Gab es noch weitere Angriffe?

Es soll noch weitere Explosionen in anderen Teilen des Landes gegeben haben, dies wurde bislang aber nicht offiziell bestätigt. Das iranische Staatsfernsehen berichtete von einem Feuer in einer Ölraffinerie in einem Industriegebiet in der Nähe der nordwestlichen Stadt Täbris. Die Ursache sei noch nicht bekannt.

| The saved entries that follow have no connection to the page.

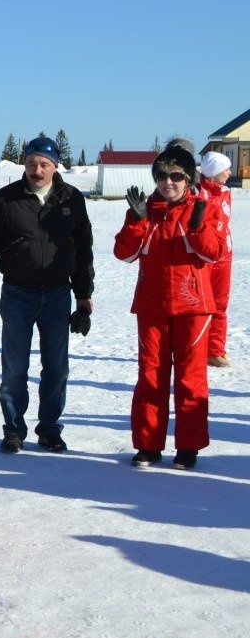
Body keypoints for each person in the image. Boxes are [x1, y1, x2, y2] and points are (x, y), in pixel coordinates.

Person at [0, 135, 95, 454]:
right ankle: (14, 429)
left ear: (55, 167)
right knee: (14, 367)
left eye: (43, 164)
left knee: (57, 366)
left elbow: (83, 251)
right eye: (30, 164)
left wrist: (83, 294)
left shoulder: (72, 200)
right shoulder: (5, 200)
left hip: (57, 294)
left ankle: (50, 429)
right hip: (17, 294)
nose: (36, 170)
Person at [115, 144, 226, 469]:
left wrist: (198, 226)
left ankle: (188, 447)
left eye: (177, 175)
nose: (168, 182)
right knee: (150, 376)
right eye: (162, 175)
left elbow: (214, 253)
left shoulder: (203, 208)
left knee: (191, 379)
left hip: (194, 307)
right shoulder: (145, 209)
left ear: (188, 177)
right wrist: (136, 221)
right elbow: (124, 253)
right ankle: (148, 445)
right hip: (153, 305)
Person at [198, 151, 234, 368]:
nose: (230, 172)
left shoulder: (224, 192)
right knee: (203, 304)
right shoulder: (201, 195)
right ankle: (199, 348)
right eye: (226, 169)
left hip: (224, 255)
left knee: (221, 303)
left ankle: (215, 349)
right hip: (206, 256)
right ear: (213, 171)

In der Region Isfahan verfügt Iran über mehrere Atomforschungsanlagen. Im April 2021 hatte Teheran angekündigt, dass am Standort Natans in der Provinz Isfahan die Produktion von auf 60 Prozent angereichertem Uran begonnen habe. Für die Herstellung einer Atombombe ist auf 90 Prozent angereichertes Uran erforderlich. Experten zufolge könnte Iran den spaltbaren Reinheitsgrad seines Urans in kurzer Zeit auf diese Qualität erhöhen. Für den Bau eines tauglichen Sprengkopfes bräuchte das Land vermutlich jedoch Jahre.

In den vergangenen Jahren hatte Teheran Israel mehrere verdeckte Aktionen auf iranischem Boden vorgeworfen, darunter die Tötung des Wissenschaftlers Mohsen Fachrisadeh. Der Kernphysiker war im November 2020 bei einem Attentat auf sein Auto nahe Teheran getötet worden. Israel hat sich nie zu der Tötung geäußert.

Die Verhandlungen über das internationale Atomabkommen mit Iran stecken seit Monaten fest. Die 2015 beschlossene Vereinbarung sollte das iranische Nuklearprogramm begrenzen und sicherstellen, dass das Land keine Atomwaffen baut. Ausgehandelt hatten es die USA, China, Russland, Deutschland, Frankreich, Großbritannien und Iran.

Unter dem damaligen US-Präsidenten Donald Trump stiegen die USA aber 2018 einseitig aus dem Abkommen aus und verhängten neue Sanktionen gegen Teheran. Daraufhin zog sich auch Iran schrittweise von seinen Verpflichtungen und aus dem Abkommen zurück und schränkte die Inspektionen seiner Anlagen durch die Internationale Atomenergiebehörde (IAEA) ein.